(Exercise data)

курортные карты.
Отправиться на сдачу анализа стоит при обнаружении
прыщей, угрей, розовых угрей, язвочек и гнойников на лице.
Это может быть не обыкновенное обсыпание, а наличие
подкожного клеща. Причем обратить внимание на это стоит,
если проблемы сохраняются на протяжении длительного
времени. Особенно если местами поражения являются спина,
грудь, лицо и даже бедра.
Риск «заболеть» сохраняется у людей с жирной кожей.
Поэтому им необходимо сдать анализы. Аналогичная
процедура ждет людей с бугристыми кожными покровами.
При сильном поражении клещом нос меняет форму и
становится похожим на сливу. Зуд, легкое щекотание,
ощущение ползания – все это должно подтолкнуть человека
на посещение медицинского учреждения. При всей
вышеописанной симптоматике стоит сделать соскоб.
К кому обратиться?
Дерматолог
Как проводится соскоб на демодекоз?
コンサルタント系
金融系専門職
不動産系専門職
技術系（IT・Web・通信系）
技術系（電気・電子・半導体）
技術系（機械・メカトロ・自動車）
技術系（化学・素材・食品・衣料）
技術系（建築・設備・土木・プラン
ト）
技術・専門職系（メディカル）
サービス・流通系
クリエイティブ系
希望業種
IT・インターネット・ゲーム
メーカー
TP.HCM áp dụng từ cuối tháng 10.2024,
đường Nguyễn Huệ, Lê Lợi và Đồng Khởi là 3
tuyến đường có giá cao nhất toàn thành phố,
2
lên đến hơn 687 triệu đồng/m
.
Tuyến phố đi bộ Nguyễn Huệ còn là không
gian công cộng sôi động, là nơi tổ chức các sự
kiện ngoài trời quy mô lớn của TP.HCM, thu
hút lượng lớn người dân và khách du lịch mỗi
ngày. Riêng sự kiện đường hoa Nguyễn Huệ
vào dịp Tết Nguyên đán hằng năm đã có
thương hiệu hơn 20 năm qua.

(End Exercise data)

> Exercise aim
Restate the data in full so that no line differs from the original.

> Exercise response
курортные карты.
Отправиться на сдачу анализа стоит при обнаружении
прыщей, угрей, розовых угрей, язвочек и гнойников на лице.
Это может быть не обыкновенное обсыпание, а наличие
подкожного клеща. Причем обратить внимание на это стоит,
если проблемы сохраняются на протяжении длительного
времени. Особенно если местами поражения являются спина,
грудь, лицо и даже бедра.
Риск «заболеть» сохраняется у людей с жирной кожей.
Поэтому им необходимо сдать анализы. Аналогичная
процедура ждет людей с бугристыми кожными покровами.
При сильном поражении клещом нос меняет форму и
становится похожим на сливу. Зуд, легкое щекотание,
ощущение ползания – все это должно подтолкнуть человека
на посещение медицинского учреждения. При всей
вышеописанной симптоматике стоит сделать соскоб.
К кому обратиться?
Дерматолог
Как проводится соскоб на демодекоз?
コンサルタント系
金融系専門職
不動産系専門職
技術系（IT・Web・通信系）
技術系（電気・電子・半導体）
技術系（機械・メカトロ・自動車）
技術系（化学・素材・食品・衣料）
技術系（建築・設備・土木・プラン
ト）
技術・専門職系（メディカル）
サービス・流通系
クリエイティブ系
希望業種
IT・インターネット・ゲーム
メーカー
TP.HCM áp dụng từ cuối tháng 10.2024,
đường Nguyễn Huệ, Lê Lợi và Đồng Khởi là 3
tuyến đường có giá cao nhất toàn thành phố,
2
lên đến hơn 687 triệu đồng/m
.
Tuyến phố đi bộ Nguyễn Huệ còn là không
gian công cộng sôi động, là nơi tổ chức các sự
kiện ngoài trời quy mô lớn của TP.HCM, thu
hút lượng lớn người dân và khách du lịch mỗi
ngày. Riêng sự kiện đường hoa Nguyễn Huệ
vào dịp Tết Nguyên đán hằng năm đã có
thương hiệu hơn 20 năm qua.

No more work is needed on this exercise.